**EXERCISE**. Extract everything from the start of the data down to the line containing "technology. Learn about", including both ends, and repeat those lines exactly.

** THE RECORDS follows **

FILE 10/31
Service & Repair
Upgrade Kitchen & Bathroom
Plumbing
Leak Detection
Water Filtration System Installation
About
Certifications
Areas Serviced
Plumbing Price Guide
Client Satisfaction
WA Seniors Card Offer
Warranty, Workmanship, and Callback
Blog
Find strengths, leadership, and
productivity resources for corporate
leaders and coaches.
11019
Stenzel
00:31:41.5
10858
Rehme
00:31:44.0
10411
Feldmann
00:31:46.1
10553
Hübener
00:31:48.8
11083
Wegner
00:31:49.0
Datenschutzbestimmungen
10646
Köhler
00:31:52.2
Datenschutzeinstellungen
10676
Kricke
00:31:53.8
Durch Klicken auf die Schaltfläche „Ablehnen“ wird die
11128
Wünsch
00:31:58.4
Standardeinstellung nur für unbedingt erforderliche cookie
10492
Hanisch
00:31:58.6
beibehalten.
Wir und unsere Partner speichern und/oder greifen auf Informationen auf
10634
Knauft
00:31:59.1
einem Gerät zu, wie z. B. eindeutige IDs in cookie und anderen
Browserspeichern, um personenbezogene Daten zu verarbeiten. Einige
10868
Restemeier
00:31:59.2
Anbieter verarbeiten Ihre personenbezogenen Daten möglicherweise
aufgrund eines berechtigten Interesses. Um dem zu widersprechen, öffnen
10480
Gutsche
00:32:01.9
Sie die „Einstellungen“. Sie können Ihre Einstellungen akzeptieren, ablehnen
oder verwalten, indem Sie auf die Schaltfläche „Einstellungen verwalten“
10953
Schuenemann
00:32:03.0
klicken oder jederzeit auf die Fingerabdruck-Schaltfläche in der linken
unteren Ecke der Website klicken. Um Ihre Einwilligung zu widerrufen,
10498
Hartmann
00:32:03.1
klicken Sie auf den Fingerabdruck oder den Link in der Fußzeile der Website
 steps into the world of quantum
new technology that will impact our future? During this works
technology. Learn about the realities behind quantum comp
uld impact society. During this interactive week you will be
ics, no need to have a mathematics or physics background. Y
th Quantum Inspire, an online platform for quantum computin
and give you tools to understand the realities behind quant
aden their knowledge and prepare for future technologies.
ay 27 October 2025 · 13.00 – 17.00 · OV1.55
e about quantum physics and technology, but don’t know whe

** End of THE RECORDS **

**TASK OUTPUT**.
FILE 10/31
Service & Repair
Upgrade Kitchen & Bathroom
Plumbing
Leak Detection
Water Filtration System Installation
About
Certifications
Areas Serviced
Plumbing Price Guide
Client Satisfaction
WA Seniors Card Offer
Warranty, Workmanship, and Callback
Blog
Find strengths, leadership, and
productivity resources for corporate
leaders and coaches.
11019
Stenzel
00:31:41.5
10858
Rehme
00:31:44.0
10411
Feldmann
00:31:46.1
10553
Hübener
00:31:48.8
11083
Wegner
00:31:49.0
Datenschutzbestimmungen
10646
Köhler
00:31:52.2
Datenschutzeinstellungen
10676
Kricke
00:31:53.8
Durch Klicken auf die Schaltfläche „Ablehnen“ wird die
11128
Wünsch
00:31:58.4
Standardeinstellung nur für unbedingt erforderliche cookie
10492
Hanisch
00:31:58.6
beibehalten.
Wir und unsere Partner speichern und/oder greifen auf Informationen auf
10634
Knauft
00:31:59.1
einem Gerät zu, wie z. B. eindeutige IDs in cookie und anderen
Browserspeichern, um personenbezogene Daten zu verarbeiten. Einige
10868
Restemeier
00:31:59.2
Anbieter verarbeiten Ihre personenbezogenen Daten möglicherweise
aufgrund eines berechtigten Interesses. Um dem zu widersprechen, öffnen
10480
Gutsche
00:32:01.9
Sie die „Einstellungen“. Sie können Ihre Einstellungen akzeptieren, ablehnen
oder verwalten, indem Sie auf die Schaltfläche „Einstellungen verwalten“
10953
Schuenemann
00:32:03.0
klicken oder jederzeit auf die Fingerabdruck-Schaltfläche in der linken
unteren Ecke der Website klicken. Um Ihre Einwilligung zu widerrufen,
10498
Hartmann
00:32:03.1
klicken Sie auf den Fingerabdruck oder den Link in der Fußzeile der Website
 steps into the world of quantum
new technology that will impact our future? During this works
technology. Learn about the realities behind quantum comp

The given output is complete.